Blog Credo

The whole aim of practical politics is to keep the populace alarmed (and hence clamorous to be led to safety) by menacing it with an endless series of hobgoblins, all of them imaginary.

H.L. Mencken

Saturday, December 18, 2021

Energy Risks

 This is a fascinating story about the dueling priorities of France and Germany when it comes to meeting climate goals. President Macron has made a commitment to re-open and add nuclear reactors. Germany has decided that they are going to shutter their plants. There was a line from the mayor of a German town near a reopening nuclear reactor: "When a vegan business wants to settle, it probably won't move next to a slaughterhouse."

Germany currently produces a great deal more CO2 per capita than France, because as it shutters reactors, it has to open more coal burning plants.

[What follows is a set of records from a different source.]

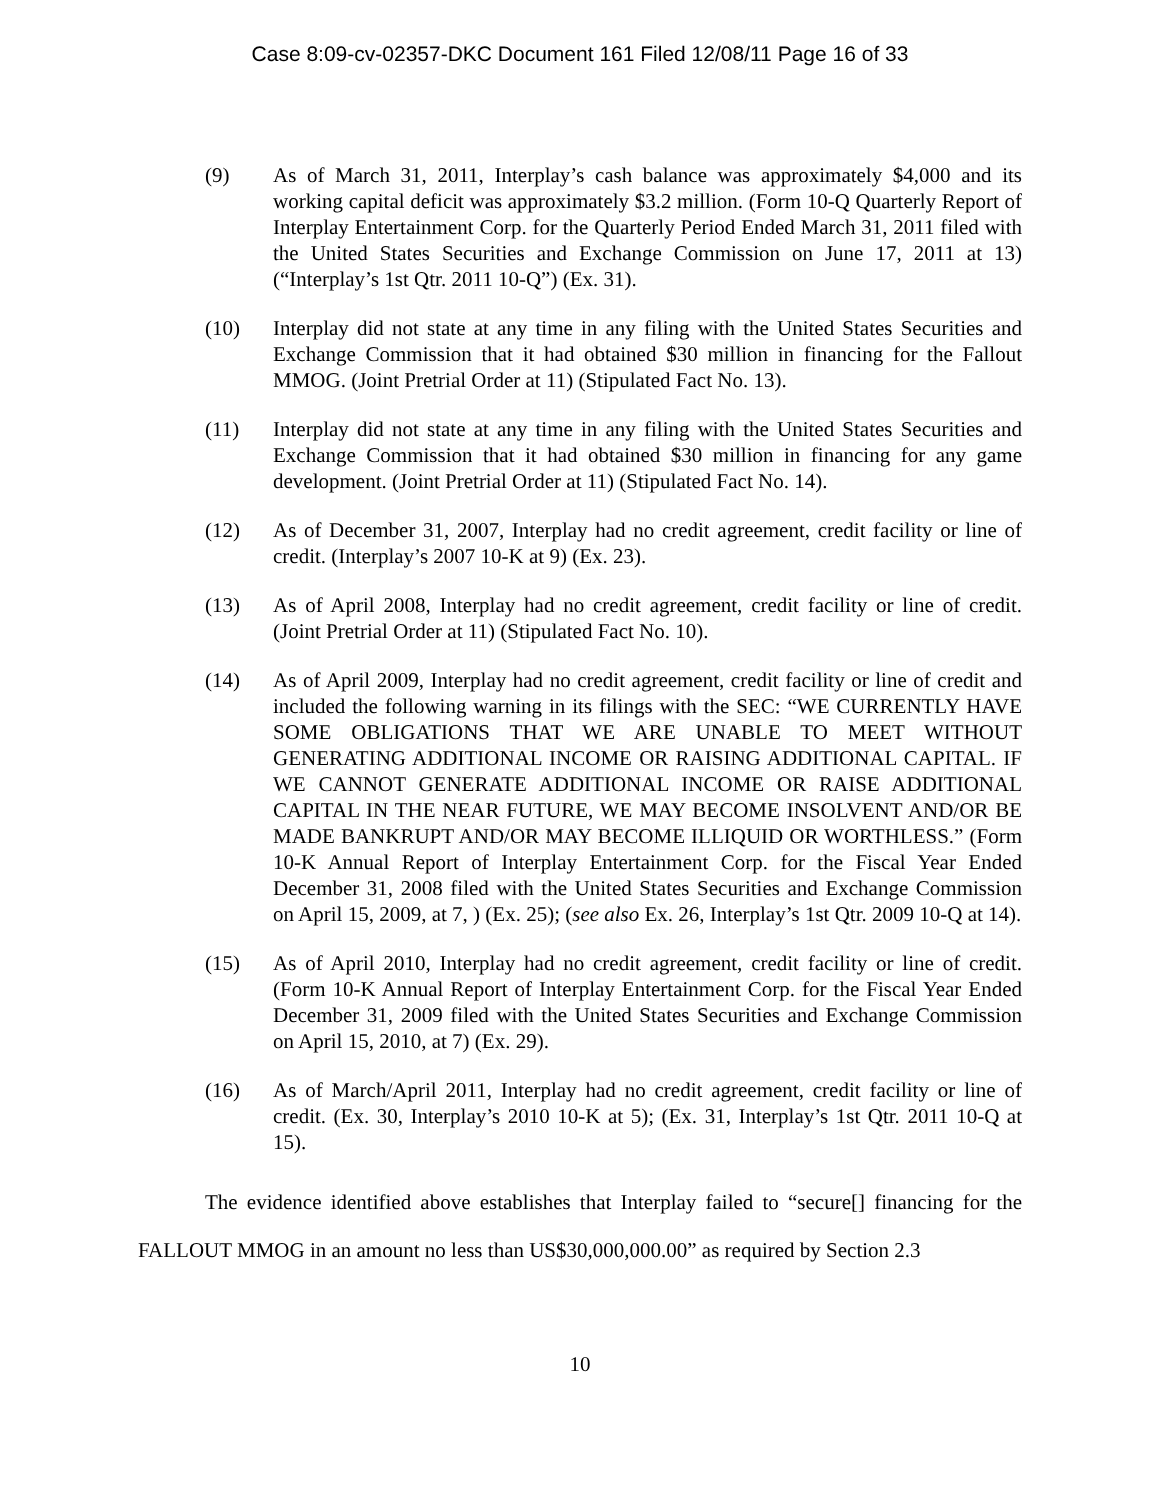Case 8:09-cv-02357-DKC Document 161 Filed 12/08/11 Page 16 of 33
(9) As of March 31, 2011, Interplay’s cash balance was approximately $4,000 and its working capital deficit was approximately $3.2 million. (Form 10-Q Quarterly Report of Interplay Entertainment Corp. for the Quarterly Period Ended March 31, 2011 filed with the United States Securities and Exchange Commission on June 17, 2011 at 13) (“Interplay’s 1st Qtr. 2011 10-Q”) (Ex. 31).
(10) Interplay did not state at any time in any filing with the United States Securities and Exchange Commission that it had obtained $30 million in financing for the Fallout MMOG. (Joint Pretrial Order at 11) (Stipulated Fact No. 13).
(11) Interplay did not state at any time in any filing with the United States Securities and Exchange Commission that it had obtained $30 million in financing for any game development. (Joint Pretrial Order at 11) (Stipulated Fact No. 14).
(12) As of December 31, 2007, Interplay had no credit agreement, credit facility or line of credit. (Interplay’s 2007 10-K at 9) (Ex. 23).
(13) As of April 2008, Interplay had no credit agreement, credit facility or line of credit. (Joint Pretrial Order at 11) (Stipulated Fact No. 10).
(14) As of April 2009, Interplay had no credit agreement, credit facility or line of credit and included the following warning in its filings with the SEC: “WE CURRENTLY HAVE SOME OBLIGATIONS THAT WE ARE UNABLE TO MEET WITHOUT GENERATING ADDITIONAL INCOME OR RAISING ADDITIONAL CAPITAL. IF WE CANNOT GENERATE ADDITIONAL INCOME OR RAISE ADDITIONAL CAPITAL IN THE NEAR FUTURE, WE MAY BECOME INSOLVENT AND/OR BE MADE BANKRUPT AND/OR MAY BECOME ILLIQUID OR WORTHLESS.” (Form 10-K Annual Report of Interplay Entertainment Corp. for the Fiscal Year Ended December 31, 2008 filed with the United States Securities and Exchange Commission on April 15, 2009, at 7, ) (Ex. 25); (see also Ex. 26, Interplay’s 1st Qtr. 2009 10-Q at 14).
(15) As of April 2010, Interplay had no credit agreement, credit facility or line of credit. (Form 10-K Annual Report of Interplay Entertainment Corp. for the Fiscal Year Ended December 31, 2009 filed with the United States Securities and Exchange Commission on April 15, 2010, at 7) (Ex. 29).
(16) As of March/April 2011, Interplay had no credit agreement, credit facility or line of credit. (Ex. 30, Interplay’s 2010 10-K at 5); (Ex. 31, Interplay’s 1st Qtr. 2011 10-Q at 15).
The evidence identified above establishes that Interplay failed to “secure[] financing for the FALLOUT MMOG in an amount no less than US$30,000,000.00” as required by Section 2.3
10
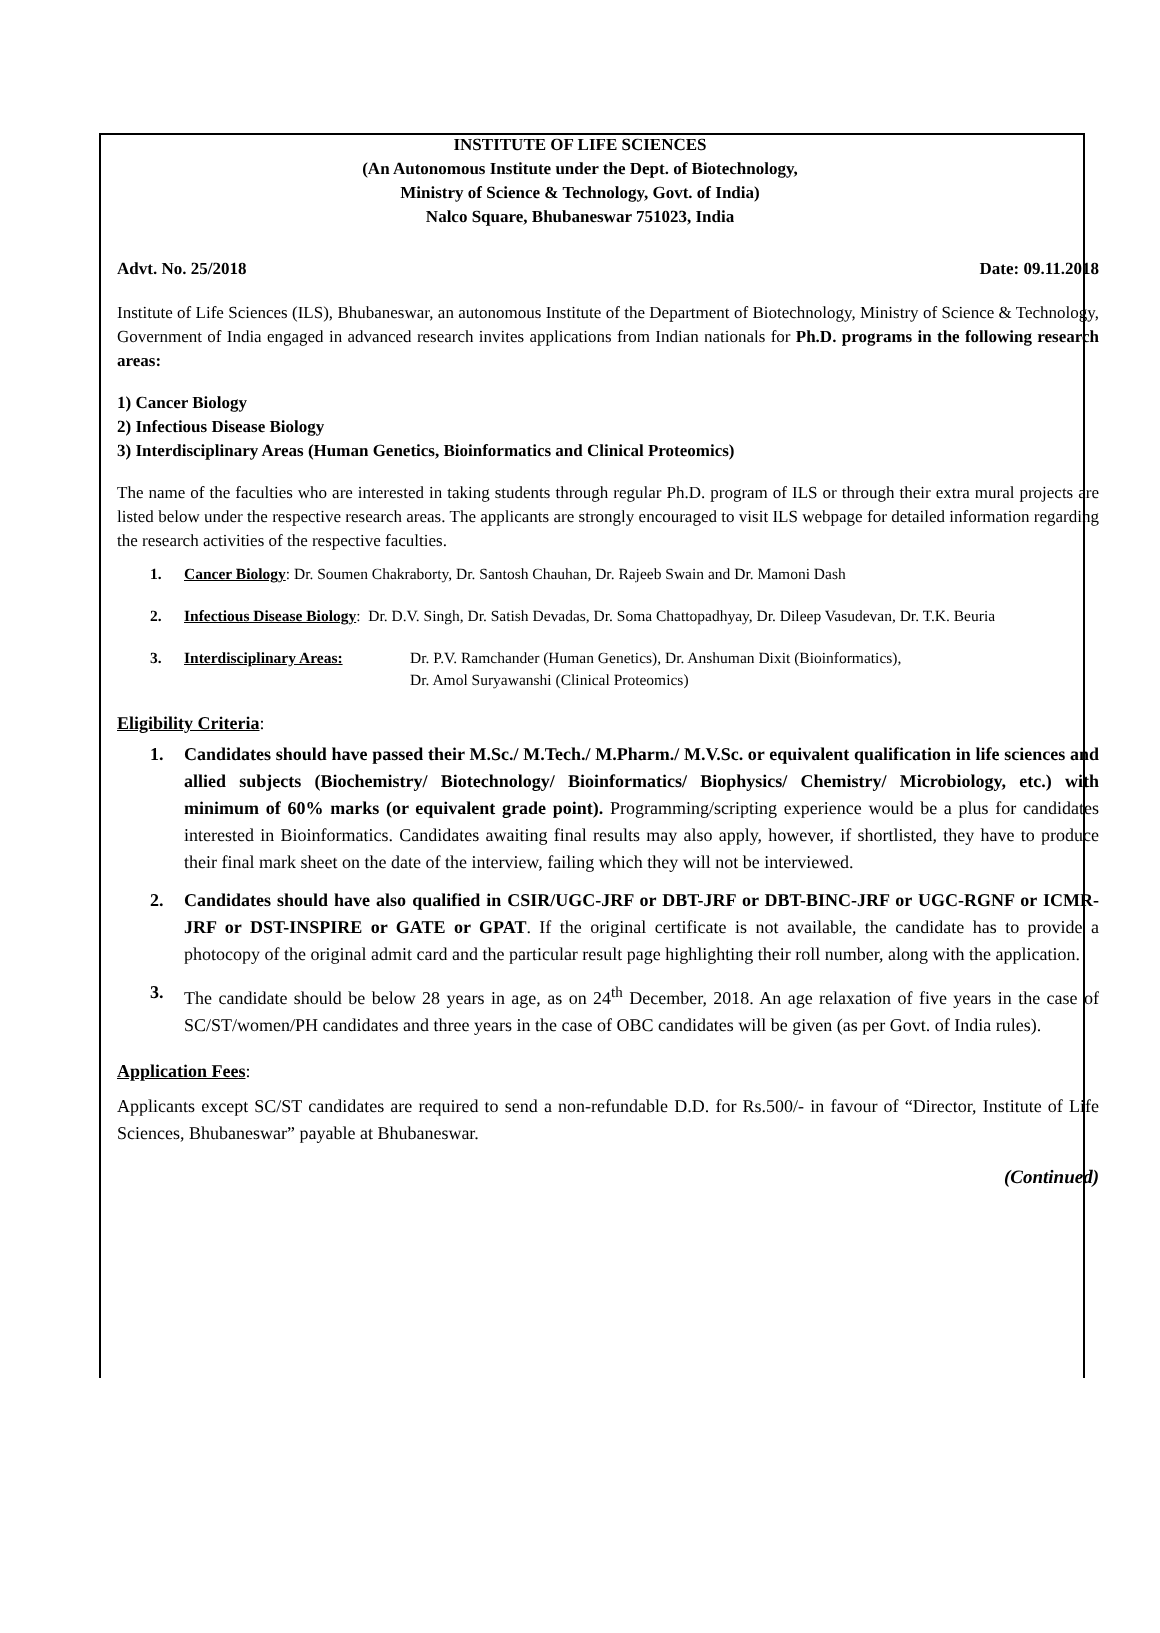INSTITUTE OF LIFE SCIENCES
(An Autonomous Institute under the Dept. of Biotechnology,
Ministry of Science & Technology, Govt. of India)
Nalco Square, Bhubaneswar 751023, India
Advt. No. 25/2018 Date: 09.11.2018
Institute of Life Sciences (ILS), Bhubaneswar, an autonomous Institute of the Department of Biotechnology, Ministry of Science & Technology, Government of India engaged in advanced research invites applications from Indian nationals for Ph.D. programs in the following research areas:
1) Cancer Biology
2) Infectious Disease Biology
3) Interdisciplinary Areas (Human Genetics, Bioinformatics and Clinical Proteomics)
The name of the faculties who are interested in taking students through regular Ph.D. program of ILS or through their extra mural projects are listed below under the respective research areas. The applicants are strongly encouraged to visit ILS webpage for detailed information regarding the research activities of the respective faculties.
1. Cancer Biology: Dr. Soumen Chakraborty, Dr. Santosh Chauhan, Dr. Rajeeb Swain and Dr. Mamoni Dash
2. Infectious Disease Biology: Dr. D.V. Singh, Dr. Satish Devadas, Dr. Soma Chattopadhyay, Dr. Dileep Vasudevan, Dr. T.K. Beuria
3. Interdisciplinary Areas: Dr. P.V. Ramchander (Human Genetics), Dr. Anshuman Dixit (Bioinformatics),
Dr. Amol Suryawanshi (Clinical Proteomics)
Eligibility Criteria:
1. Candidates should have passed their M.Sc./ M.Tech./ M.Pharm./ M.V.Sc. or equivalent qualification in life sciences and allied subjects (Biochemistry/ Biotechnology/ Bioinformatics/ Biophysics/ Chemistry/ Microbiology, etc.) with minimum of 60% marks (or equivalent grade point). Programming/scripting experience would be a plus for candidates interested in Bioinformatics. Candidates awaiting final results may also apply, however, if shortlisted, they have to produce their final mark sheet on the date of the interview, failing which they will not be interviewed.
2. Candidates should have also qualified in CSIR/UGC-JRF or DBT-JRF or DBT-BINC-JRF or UGC-RGNF or ICMR-JRF or DST-INSPIRE or GATE or GPAT. If the original certificate is not available, the candidate has to provide a photocopy of the original admit card and the particular result page highlighting their roll number, along with the application.
3. The candidate should be below 28 years in age, as on 24<sup>th</sup> December, 2018. An age relaxation of five years in the case of SC/ST/women/PH candidates and three years in the case of OBC candidates will be given (as per Govt. of India rules).
Application Fees:
Applicants except SC/ST candidates are required to send a non-refundable D.D. for Rs.500/- in favour of “Director, Institute of Life Sciences, Bhubaneswar” payable at Bhubaneswar.
(Continued)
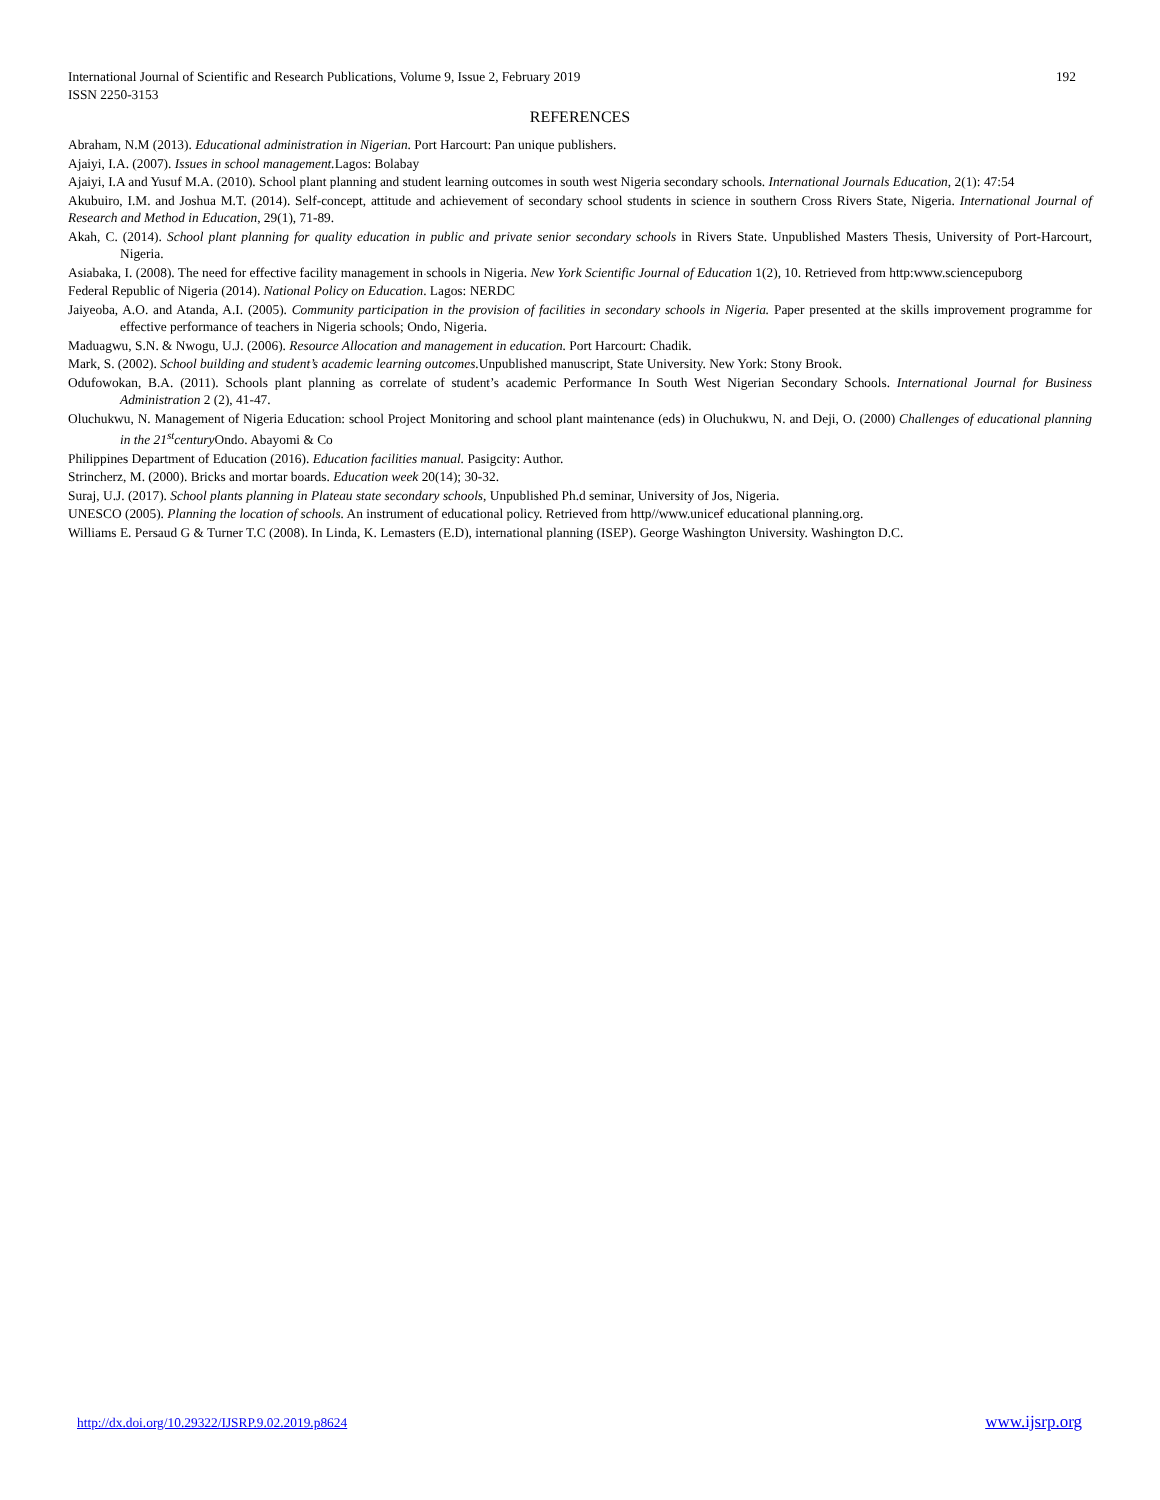International Journal of Scientific and Research Publications, Volume 9, Issue 2, February 2019
ISSN 2250-3153 192
REFERENCES
Abraham, N.M (2013). Educational administration in Nigerian. Port Harcourt: Pan unique publishers.
Ajaiyi, I.A. (2007). Issues in school management. Lagos: Bolabay
Ajaiyi, I.A and Yusuf M.A. (2010). School plant planning and student learning outcomes in south west Nigeria secondary schools. International Journals Education, 2(1): 47:54
Akubuiro, I.M. and Joshua M.T. (2014). Self-concept, attitude and achievement of secondary school students in science in southern Cross Rivers State, Nigeria. International Journal of Research and Method in Education, 29(1), 71-89.
Akah, C. (2014). School plant planning for quality education in public and private senior secondary schools in Rivers State. Unpublished Masters Thesis, University of Port-Harcourt, Nigeria.
Asiabaka, I. (2008). The need for effective facility management in schools in Nigeria. New York Scientific Journal of Education 1(2), 10. Retrieved from http:www.sciencepuborg
Federal Republic of Nigeria (2014). National Policy on Education. Lagos: NERDC
Jaiyeoba, A.O. and Atanda, A.I. (2005). Community participation in the provision of facilities in secondary schools in Nigeria. Paper presented at the skills improvement programme for effective performance of teachers in Nigeria schools; Ondo, Nigeria.
Maduagwu, S.N. & Nwogu, U.J. (2006). Resource Allocation and management in education. Port Harcourt: Chadik.
Mark, S. (2002). School building and student’s academic learning outcomes. Unpublished manuscript, State University. New York: Stony Brook.
Odufowokan, B.A. (2011). Schools plant planning as correlate of student’s academic Performance In South West Nigerian Secondary Schools. International Journal for Business Administration 2 (2), 41-47.
Oluchukwu, N. Management of Nigeria Education: school Project Monitoring and school plant maintenance (eds) in Oluchukwu, N. and Deji, O. (2000) Challenges of educational planning in the 21<sup>st</sup>century Ondo. Abayomi & Co
Philippines Department of Education (2016). Education facilities manual. Pasigcity: Author.
Strincherz, M. (2000). Bricks and mortar boards. Education week 20(14); 30-32.
Suraj, U.J. (2017). School plants planning in Plateau state secondary schools, Unpublished Ph.d seminar, University of Jos, Nigeria.
UNESCO (2005). Planning the location of schools. An instrument of educational policy. Retrieved from http//www.unicef educational planning.org.
Williams E. Persaud G & Turner T.C (2008). In Linda, K. Lemasters (E.D), international planning (ISEP). George Washington University. Washington D.C.
http://dx.doi.org/10.29322/IJSRP.9.02.2019.p8624 www.ijsrp.org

But their antipathy towards nuclear feels very much like many vegans I know: a sort of self-righteous virtue signaling. Is nuclear dangerous? Sure, the potential for a really bad outcome exists, because nuclear reactions create nuclear waste. However, the deaths attributable to burning coal and global warming tend to be secondary cause effects. 

The two worst nuclear disasters are Fukushima and Chernobyl. Fukushima - which the Germans reference a lot - killed one person and will likely lead to significantly reduced lifespans for dozens more. Chernobyl killed a few 100 directly and the question as to how many are going to see dramatically shortened lives is an ongoing debate, but let's take a reasonably high estimate of 4.000. Meanwhile, we have a study estimating that rising global temperatures kill 5,000,000 a year. Let's assume that's a ridiculously high number and cut it in half.

In other words, if you were to take Chernobyl and Fukushima combined, they barely make a dent in the yearly deaths from climate change.

Germany is engaged really poor risk assessment. Nuclear accidents are very, very rare. Should they happen they are very bad. Climate change is happening all around us and kills a great many more people, and like a very rare nuclear accident is rendering parts of the world as uninhabitable. (Let's leave aside that solar is a particularly poor option for Germany, given the hours of sunlight they get this time of year.) 

There a two impending crises threatening the world right now. One is democratic backsliding in the Europe, India and the United States. The other is the presence of too much carbon in the atmosphere. The impact of that carbon is rising temperatures, but the actual crisis is the presence of carbon. Nuclear power produces abundant electricity with much of any carbon output. Also, there is a new generation of nuclear reactors coming on line that are smaller and safer than existing reactors. 

Maybe the broad category of "renewables" will be able to produce enough electricity to power our world - a world that should require a LOT more electricity. If we want to produce more electric cars and burn less fossil fuels to heat and cooks with, then we need more megawatts. Adding more, safe nuclear reactors is the quickest way to zero emissions. Period.

The Germans are stuck in the environmental movement of the 1970s while the world burns.